[[ Text block open ]]

The Florentine Palazzo: Architecture as a Civic Duty

  • Wealthy Florentines commisioned magnificent stone-clad private palaces that infused the city with a new sense of material cohesion and scale. By 1500, Florence appeared the most orderly city in Europe, with well-paved and drained streets, monumental civic buildings, and a fabric of stately cubic palaces.
Palazzo Vecchio
  • The fortress like Palazzo Vecchio, with its rustication of rough blocks and regularly spaced biforuim windows, exerted a prime influence on the development of the Florentine merchant’s palace.The city outlawed the tall, anarchic tower houses of the feudal nobility, they encouraged the production of the palaces of Florence’s urban elite. A new ethic for architectural patronage took root:”serves hte glory of God, the honor of the city, and the commemoration of myself.”
  • Cosimo de Medici rebult his family palace in the 1440s and redefined the Florentine palazzo type for many generations. His architect, Michelozzo, clad the upper two stories in progressively smoother, drafted masonry, creating the illusion of greater height.
Palazzo Medici
  • Cosimo desired to build a residence more like an urban fortress. Classical details, such as the Corinthian colonnettes of the biforium windows, replaced military imagery. The grand classical cornice with its brackets, dentils, resembled fragments that one could find in the Roman forum. The perfectly square arcaded courtyard aspired to the impluvium court in the atrium of a domus.

[[ Text block closed ]]
[[ Given entries open ]]

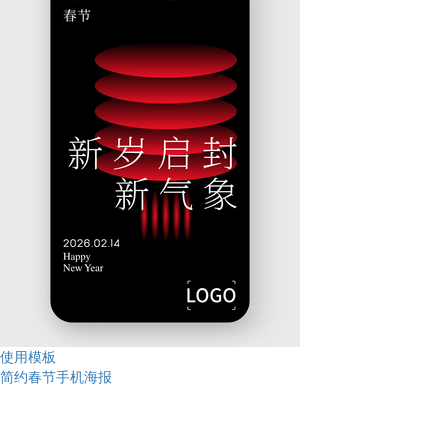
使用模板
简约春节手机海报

[[ Given entries closed ]]
[[ Given entries open ]]

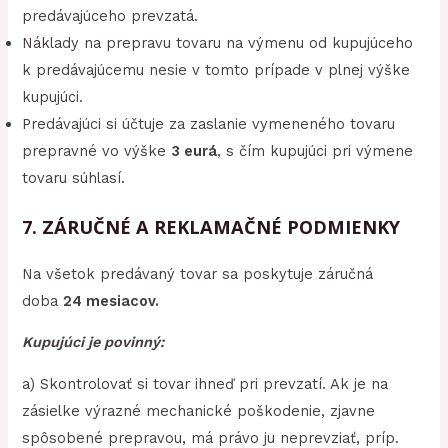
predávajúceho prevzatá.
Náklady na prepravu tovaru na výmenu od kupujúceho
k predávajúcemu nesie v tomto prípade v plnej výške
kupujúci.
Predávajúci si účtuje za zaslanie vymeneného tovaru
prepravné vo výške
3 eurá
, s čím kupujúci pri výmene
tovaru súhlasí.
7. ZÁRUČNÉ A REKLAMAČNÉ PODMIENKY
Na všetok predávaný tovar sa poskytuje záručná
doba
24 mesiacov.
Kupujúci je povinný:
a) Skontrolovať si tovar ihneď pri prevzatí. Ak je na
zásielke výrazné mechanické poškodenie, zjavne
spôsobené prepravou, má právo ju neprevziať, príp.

[[ Given entries closed ]]
[[ Given entries open ]]

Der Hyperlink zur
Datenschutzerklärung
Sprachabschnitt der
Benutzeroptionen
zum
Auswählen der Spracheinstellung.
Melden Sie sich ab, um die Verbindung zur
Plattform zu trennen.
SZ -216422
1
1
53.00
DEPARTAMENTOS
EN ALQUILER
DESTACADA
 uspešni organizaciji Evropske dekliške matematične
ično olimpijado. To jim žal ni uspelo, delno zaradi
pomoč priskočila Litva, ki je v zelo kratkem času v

[[ Given entries closed ]]

_Task to carry out_
Continue the text on the Florentine palazzo, starting after its last sentence, which ends "in the atrium of a domus."

_Exercise output_
  • Like Brunelleschi’s corner problem in the Old Sacristy, the courtyard of the Medici palace has an analogous dilemma, where the convergence of two planesrests on a single column. Most palaces for the next two centuries followed the plan of organization of Palazzo Medici: a series of interconnecting, enfilade, rooms set around a square arcaded court.
Palazzo Rucellai
  • Palazzo Rucellai included pilasters to create a more classical look. Th facade was partitioned into eight bays across three levels, using the pilasters to mark the coordinates of a proportional grid. At the base level above the stone benches they inserted an imitation of ancient opus reticulatum in a diagonal grid as an erudite all’antica reference.
  • The modest dimensions of Palazzo Rucellai ‘s courtyard was compensated by the creation of a triangular piazza in front of the palace, cleared at the intersection of converging streets. Opening toward the palace like a funnel, it allowed one to view the façade in perspective.